Cohen also has worked with the players' associations for Major League Baseball, helping end the 1994-95 strike as a consulting attorney, and the NBA, and he was an advisor to the NHL players' union before joining the FMCS.

"Due to the extreme sensitivity of these negotiations and consistent with the FMCS's long-standing practice, the agency will refrain from any public comment concerning the future schedule and/or the status of those negotiations until further notice," Cohen said.

The FMCS website says it "provides free mediation services in contract negotiation disputes between employers and their unionized employees. All the parties have to do is make a request."

The FMCS also became involved in negotiations during the 2004-05 NHL lockout, and a 2005 dispute between the U.S. Soccer Federation and its players.

NFL players expect the league owners to lock them out if the CBA expires March 3 without a new agreement.

In a statement, NFLPA spokesman George Atallah said: "The NFLPA has always focused on a fair collective bargaining agreement through negotiations. We hope that this renewed effort, through mediation, will help the players and owners reach a successful deal."

NFLPA president Kevin Mawae told The Associated Press in an e-mail: "Any time that both sides of negotiations can get together, whether through conventional means of bargaining or mediation, to come to an agreement that can benefit all parties, it is a good thing.

NFL spokesman Greg Aiello told The AP in an e-mail: "We are now in mediation." The league also switched an owners meeting from Fort Lauderdale, Fla., on March 3, to Chantilly, Va., on March 2-3.

News of mediation could be a positive sign after several months of infrequent negotiations. It also comes just three days after the NFL filed an unfair labor practice charge against the NFLPA with the National Labor Relations Board. Monday's filing said the union "consistently has failed to confer in good faith" during negotiations for a new contract and the union's "conduct amounts to surface bargaining and an anticipatory refusal to bargain."

Aiello told The AP the mediation wouldn't have an effect on the league's NLRB complaint.

Indianapolis Colts owner Jim Irsay recalled the last CBA negotiations in 2006, a deal the owners opted out of in 2008.

"Since the last time, things have broken off and guys have gone their separate ways," Irsay said Thursday. "I remember that happened the last time, and (then-commissioner) Paul Tagliabue ended up texting (union chief) Gene Upshaw and said, 'Why don't we get back together.' So you never know when something positive can happen and something good can get done.

"I don't have a strong anticipation something will get done before (March 3), but I think it's possible."
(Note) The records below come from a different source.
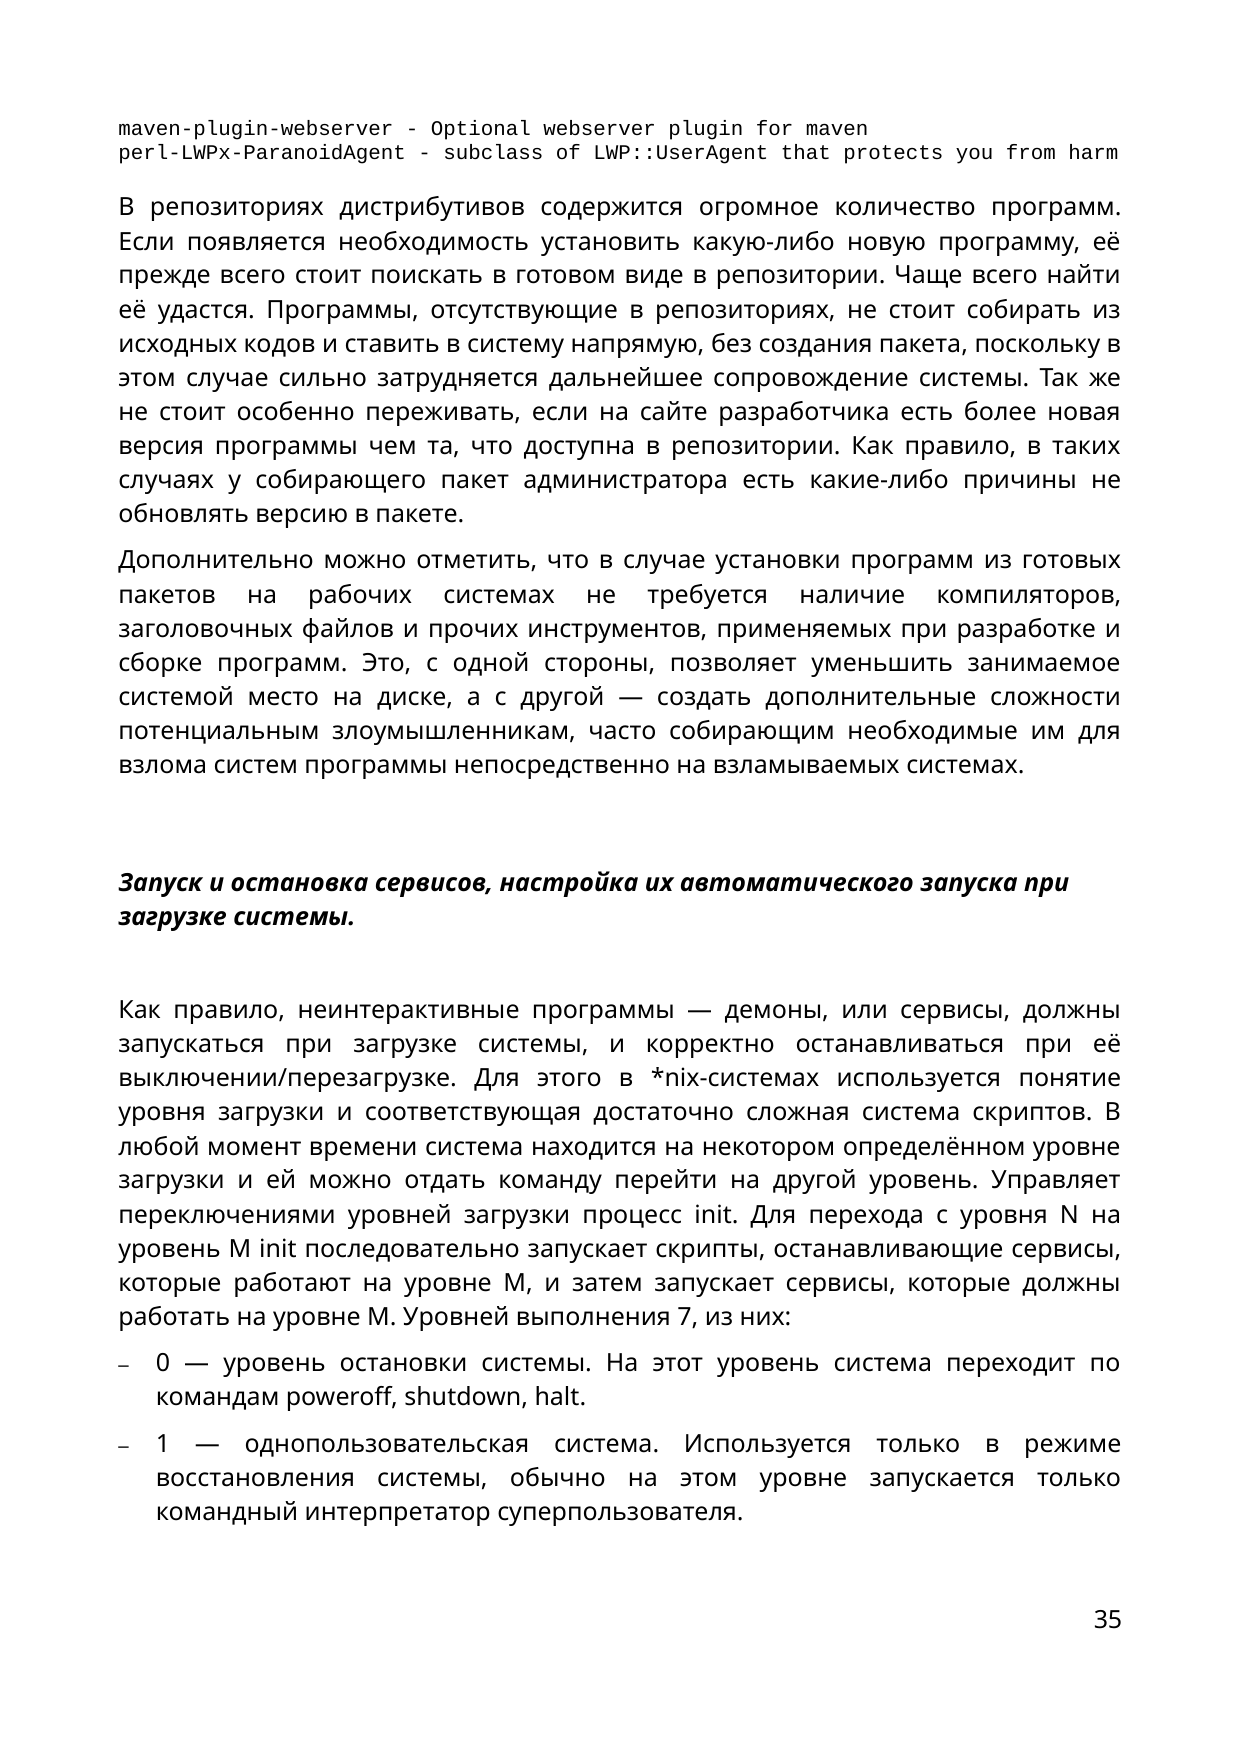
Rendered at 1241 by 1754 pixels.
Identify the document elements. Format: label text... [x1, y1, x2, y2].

list 0 — уровень остановки системы. На этот уровень система переходит по командам poweroff, shutdown, halt. [118, 1345, 1122, 1413]
list 1 — однопользовательская система. Используется только в режиме восстановления системы, обычно на этом уровне запускается только командный интерпретатор суперпользователя. [118, 1426, 1122, 1528]
subtitle Запуск и остановка сервисов, настройка их автоматического запуска при загрузке системы. [118, 865, 1122, 933]
text perl-LWPx-ParanoidAgent - subclass of LWP::UserAgent that protects you from harm [118, 142, 1122, 165]
text В репозиториях дистрибутивов содержится огромное количество программ. Если появляется необходимость установить какую-либо новую программу, её прежде всего стоит поискать в готовом виде в репозитории. Чаще всего найти её удастся. Программы, отсутствующие в репозиториях, не стоит собирать из исходных кодов и ставить в систему напрямую, без создания пакета, поскольку в этом случае сильно затрудняется дальнейшее сопровождение системы. Так же не стоит особенно переживать, если на сайте разработчика есть более новая версия программы чем та, что доступна в репозитории. Как правило, в таких случаях у собирающего пакет администратора есть какие-либо причины не обновлять версию в пакете. [118, 189, 1122, 530]
text maven-plugin-webserver - Optional webserver plugin for maven [118, 118, 1122, 142]
text Как правило, неинтерактивные программы — демоны, или сервисы, должны запускаться при загрузке системы, и корректно останавливаться при её выключении/перезагрузке. Для этого в *nix-системах используется понятие уровня загрузки и соответствующая достаточно сложная система скриптов. В любой момент времени система находится на некотором определённом уровне загрузки и ей можно отдать команду перейти на другой уровень. Управляет переключениями уровней загрузки процесс init. Для перехода с уровня N на уровень M init последовательно запускает скрипты, останавливающие сервисы, которые работают на уровне M, и затем запускает сервисы, которые должны работать на уровне M. Уровней выполнения 7, из них: [118, 992, 1122, 1332]
text Дополнительно можно отметить, что в случае установки программ из готовых пакетов на рабочих системах не требуется наличие компиляторов, заголовочных файлов и прочих инструментов, применяемых при разработке и сборке программ. Это, с одной стороны, позволяет уменьшить занимаемое системой место на диске, а с другой — создать дополнительные сложности потенциальным злоумышленникам, часто собирающим необходимые им для взлома систем программы непосредственно на взламываемых системах. [118, 542, 1122, 781]
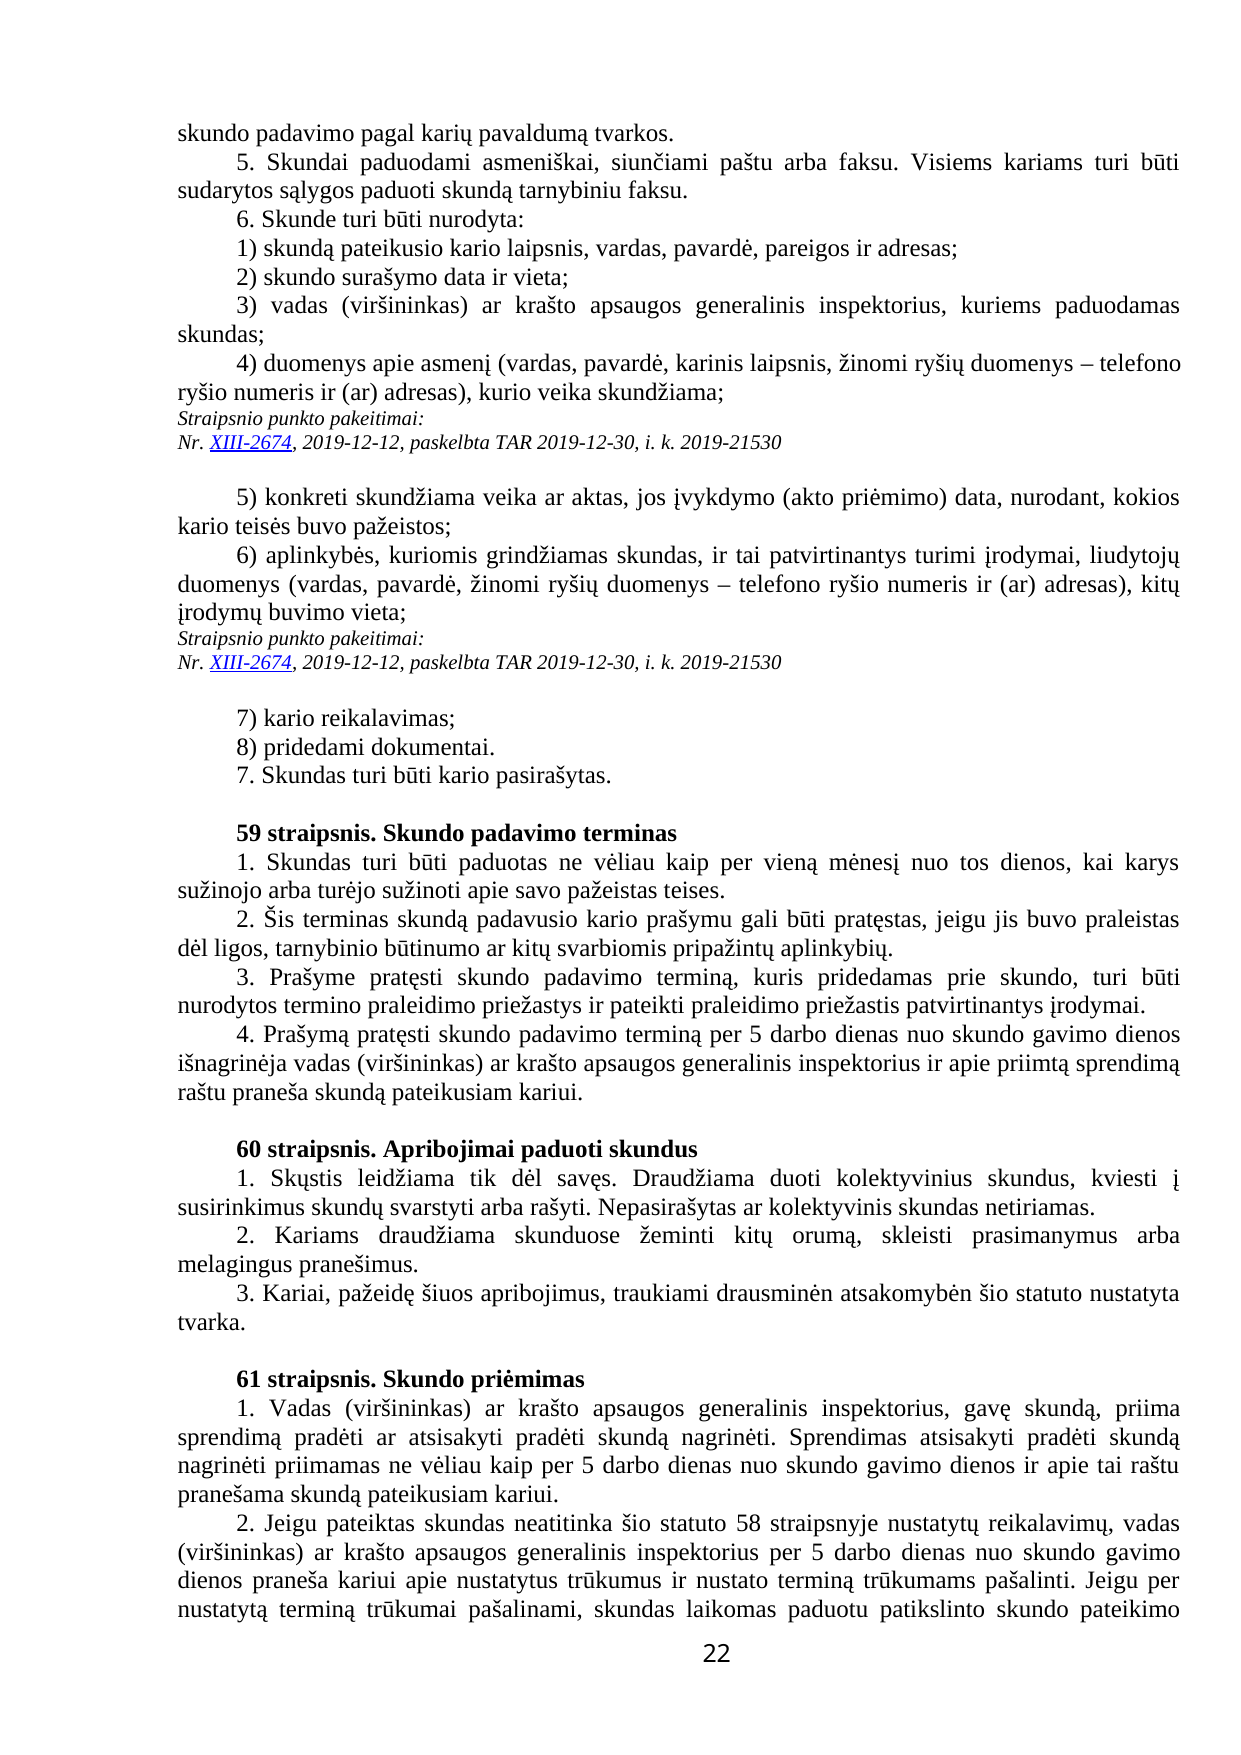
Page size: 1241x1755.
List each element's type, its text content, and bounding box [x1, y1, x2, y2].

text 2. Šis terminas skundą padavusio kario prašymu gali būti pratęstas, jeigu jis buvo praleistas dėl ligos, tarnybinio būtinumo ar kitų svarbiomis pripažintų aplinkybių. [177, 904, 1181, 962]
text 6. Skunde turi būti nurodyta: [177, 204, 1181, 233]
text 6) aplinkybės, kuriomis grindžiamas skundas, ir tai patvirtinantys turimi įrodymai, liudytojų duomenys (vardas, pavardė, žinomi ryšių duomenys – telefono ryšio numeris ir (ar) adresas), kitų įrodymų buvimo vieta; [177, 540, 1181, 626]
text 2. Jeigu pateiktas skundas neatitinka šio statuto 58 straipsnyje nustatytų reikalavimų, vadas (viršininkas) ar krašto apsaugos generalinis inspektorius per 5 darbo dienas nuo skundo gavimo dienos praneša kariui apie nustatytus trūkumus ir nustato terminą trūkumams pašalinti. Jeigu per nustatytą terminą trūkumai pašalinami, skundas laikomas paduotu patikslinto skundo pateikimo [177, 1508, 1181, 1623]
text 2. Kariams draudžiama skunduose žeminti kitų orumą, skleisti prasimanymus arba melagingus pranešimus. [177, 1221, 1181, 1278]
text Nr. XIII-2674, 2019-12-12, paskelbta TAR 2019-12-30, i. k. 2019-21530 [177, 430, 1181, 454]
text 1) skundą pateikusio kario laipsnis, vardas, pavardė, pareigos ir adresas; [177, 233, 1181, 262]
text 59 straipsnis. Skundo padavimo terminas [177, 818, 1181, 847]
text Nr. XIII-2674, 2019-12-12, paskelbta TAR 2019-12-30, i. k. 2019-21530 [177, 650, 1181, 674]
text 3. Prašyme pratęsti skundo padavimo terminą, kuris pridedamas prie skundo, turi būti nurodytos termino praleidimo priežastys ir pateikti praleidimo priežastis patvirtinantys įrodymai. [177, 962, 1181, 1019]
text 5. Skundai paduodami asmeniškai, siunčiami paštu arba faksu. Visiems kariams turi būti sudarytos sąlygos paduoti skundą tarnybiniu faksu. [177, 147, 1181, 204]
text 1. Vadas (viršininkas) ar krašto apsaugos generalinis inspektorius, gavę skundą, priima sprendimą pradėti ar atsisakyti pradėti skundą nagrinėti. Sprendimas atsisakyti pradėti skundą nagrinėti priimamas ne vėliau kaip per 5 darbo dienas nuo skundo gavimo dienos ir apie tai raštu pranešama skundą pateikusiam kariui. [177, 1393, 1181, 1508]
text 7) kario reikalavimas; [177, 703, 1181, 732]
text 2) skundo surašymo data ir vieta; [177, 262, 1181, 291]
text 3. Kariai, pažeidę šiuos apribojimus, traukiami drausminėn atsakomybėn šio statuto nustatyta tvarka. [177, 1278, 1181, 1336]
text 8) pridedami dokumentai. [177, 732, 1181, 761]
text Straipsnio punkto pakeitimai: [177, 406, 1181, 430]
text 1. Skųstis leidžiama tik dėl savęs. Draudžiama duoti kolektyvinius skundus, kviesti į susirinkimus skundų svarstyti arba rašyti. Nepasirašytas ar kolektyvinis skundas netiriamas. [177, 1163, 1181, 1221]
text skundo padavimo pagal karių pavaldumą tvarkos. [177, 118, 1181, 147]
text 3) vadas (viršininkas) ar krašto apsaugos generalinis inspektorius, kuriems paduodamas skundas; [177, 291, 1181, 348]
text 4) duomenys apie asmenį (vardas, pavardė, karinis laipsnis, žinomi ryšių duomenys – telefono ryšio numeris ir (ar) adresas), kurio veika skundžiama; [177, 348, 1181, 406]
text 7. Skundas turi būti kario pasirašytas. [177, 761, 1181, 789]
text 1. Skundas turi būti paduotas ne vėliau kaip per vieną mėnesį nuo tos dienos, kai karys sužinojo arba turėjo sužinoti apie savo pažeistas teises. [177, 847, 1181, 904]
text 61 straipsnis. Skundo priėmimas [177, 1364, 1181, 1393]
text 4. Prašymą pratęsti skundo padavimo terminą per 5 darbo dienas nuo skundo gavimo dienos išnagrinėja vadas (viršininkas) ar krašto apsaugos generalinis inspektorius ir apie priimtą sprendimą raštu praneša skundą pateikusiam kariui. [177, 1019, 1181, 1106]
text 60 straipsnis. Apribojimai paduoti skundus [177, 1134, 1181, 1163]
text Straipsnio punkto pakeitimai: [177, 626, 1181, 650]
text 5) konkreti skundžiama veika ar aktas, jos įvykdymo (akto priėmimo) data, nurodant, kokios kario teisės buvo pažeistos; [177, 482, 1181, 540]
The biggest issue separating the sides is how to divide about $9 billion in annual revenues. Among the other significant points in negotiations: the owners' push to expand the regular season from 16 games to 18 while reducing the preseason by two games, a rookie wage scale and benefits for retired players.

"Our ultimate goal is a new CBA," Atallah wrote Thursday on his Twitter feed. "I will not discuss any details about the next set of negotiations. We are observing a strict media blackout."

However, some players commented moments after the announcement of mediation.

"NFL and NFLPA agreeing to meet with a federal mediator is a real positive step," Minnesota Vikings offensive tackle Bryant McKinnie said on his Twitter account. "Let's see if he can get them to make actual progress."

Added player agent Drew Rosenhaus: "Exciting news to see the NFLPA & the Owners talking again through the mediation process -- a productive step in the right direction!"

The Associated Press contributed to this report.